Elemento qualificante è la forma scritta ad substantiam, con l’obbligo di indicare in modo puntuale le risorse oggetto del prestito. Il contratto è “normalmente oneroso”, salvo che risponda a un interesse anche dell’impresa ausiliaria. Questa previsione, introdotta dal nuovo Codice, è espressione del principio di responsabilità e di equilibrio sinallagmatico, volto a garantire che l’ausiliaria non si limiti a prestare un requisito “sulla carta”, ma metta effettivamente a disposizione risorse economiche o organizzative.

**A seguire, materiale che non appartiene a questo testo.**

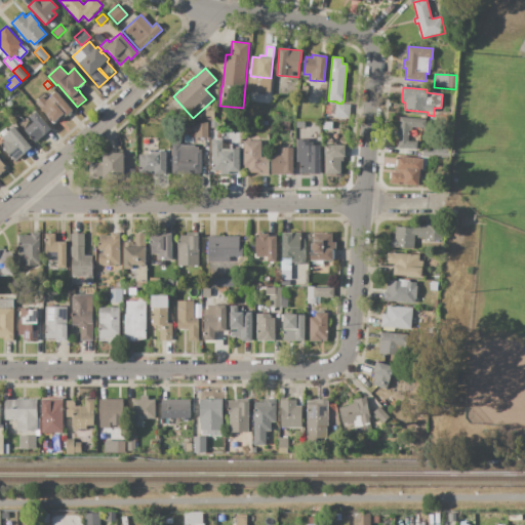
[(36,103),(43,96),(46,101),(55,91),(73,111),(66,117),(64,114),(54,123),(36,103)]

La giurisprudenza più recente ha precisato che
la mancanza o l’esiguità del
compenso può costituire un indice sintomatico della
natura fittizia del rapporto, ma non ne determina automaticamente
la nullità. Ciò che conta è la concretezza del
prestito e la verifica, in fase di esecuzione, che le
risorse promesse siano realmente impiegate.
Il legislatore ha rafforzato questo principio introducendo, al
comma 9, un preciso obbligo di controllo in capo al
RUP, chiamato ad accertare la permanenza e l’effettivo
utilizzo delle risorse messe a disposizione durante l’appalto.
In questo quadro, il sistema del nuovo Codice tende a spostare l’attenzione dal mero formalismo contrattuale alla sostanza del rapporto di cooperazione tra ausiliaria e ausiliata, coerentemente con i principi di risultato, fiducia e proporzionalità sanciti dagli articoli 1 e 2.